NASHVILLE, TN (WSMV) - As we continue our celebration of Black History month, we take a closer look at Nashville and the role the city played with the Negro League. Nashville has a rich tradition for those players who were not allowed to play in the Major League. So, we went to Nashville Historian David Ewing for a walk down memory lane.
"When we talk about baseball in Nashville and baseball in Tennessee, it has a rich history."
"Not only did we have a minor league team called the Nashville Vols, we had a Negro League team that was started 100 years ago called the Nashville Elite Giants," Ewing said. "And the wonderful thing about the Elite Giants is it provided a place for talented African American baseball players to play."
Players such as Willie Mays, Hank Aaron, and Jackie Robinson came through town. And the man who started the Negro League club here in Nashville was Tom Wilson.
"He owned the club. He started the club and built the stadium too. Sadly, the stadium is no longer. It was the first place where we had night baseball because he had lights before Sulpher Dell had lights." So, he was ahead of his time. Way forward of his time, Ewing told me.
Ewing also said the stands were full of black fans, but a segregated crowd would often watch Negro League games. As he took me by the place where the old home plate used to be in the old stadium.
"So this is the old home plate. Right here. From Sulpher Dell." So, all of the greats from the Negro League stood right here. From Jackie Robinson to Hank Aaron. You know everybody played. Junior Gilliam. You played right here."
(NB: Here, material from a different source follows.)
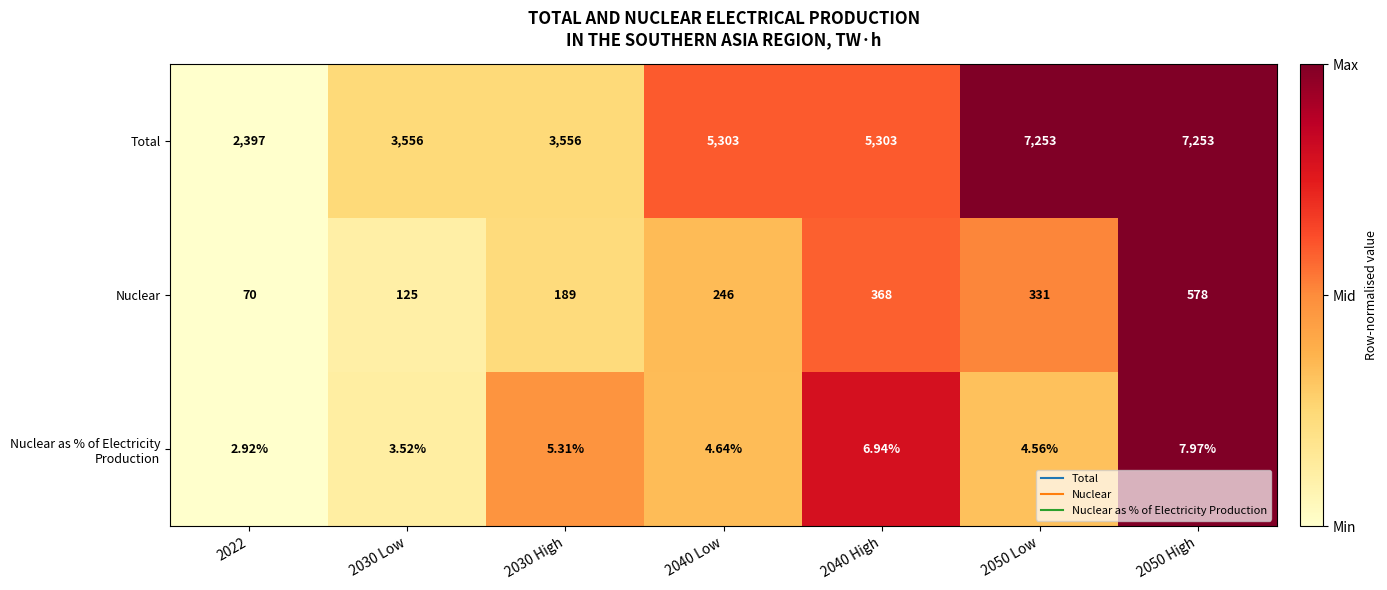

Is the value of Total at 2040 High greater than the value of Nuclear as % of Electricity Production at 2022?

Yes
Nashville natives like Henry Kimbro and Bruce Petway were well-known stars during that time. But one of the most incredible local talents went by the name Turkey.
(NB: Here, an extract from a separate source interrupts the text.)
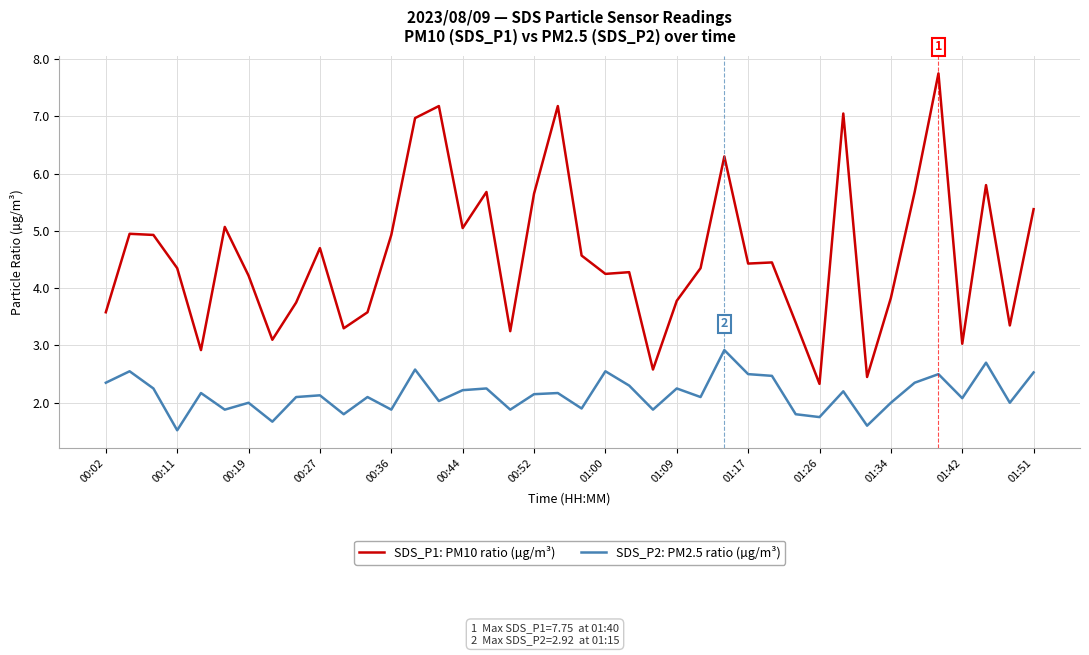

True or false: SDS_P1: PM10 ratio (µg/m³) and SDS_P2: PM2.5 ratio (µg/m³) intersect in this chart.

False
"Turkey Stearns was one of the best players that ever played here for the Nashville Elite Giants. He was inducted into Cooperstown in the year 2000." Said Ewing. "Most people think he was truly just above and beyond anyone during that time. Sadly, he never made it to the major league because it was still segregated, but it's nice that they've honored him in this very important spot."
Ewing told me having the team here in Nashville gave the city an economic boost. Especially in the black communities.
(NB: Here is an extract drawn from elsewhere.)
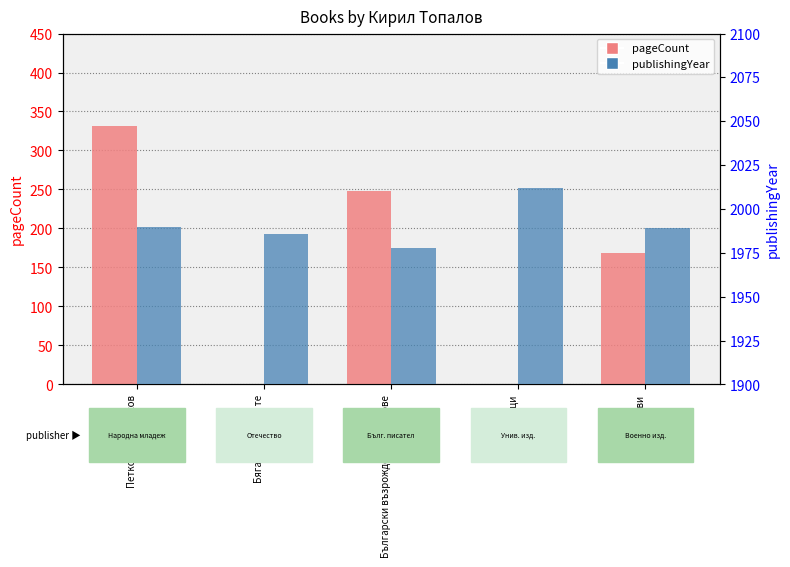

What is the average value of the publishingYear series?

1991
"When you think about all the people who played here and what it meant for the city and the people growing up, this was big," Ewing said. "And where people could come to see baseball games here too. It was segregated, but it was good entertainment. This was a great American story when you think about it. It started 100 years ago, and that Nashville was a part of that too."
Ewing believes the talent in the Negro League was unmatched. We mentioned that Turkey Stearns was the only Nashville native in Baseball's Hall of Fame. Ewing believes another local player may join him in the future, Nashville's own Mookie Betts.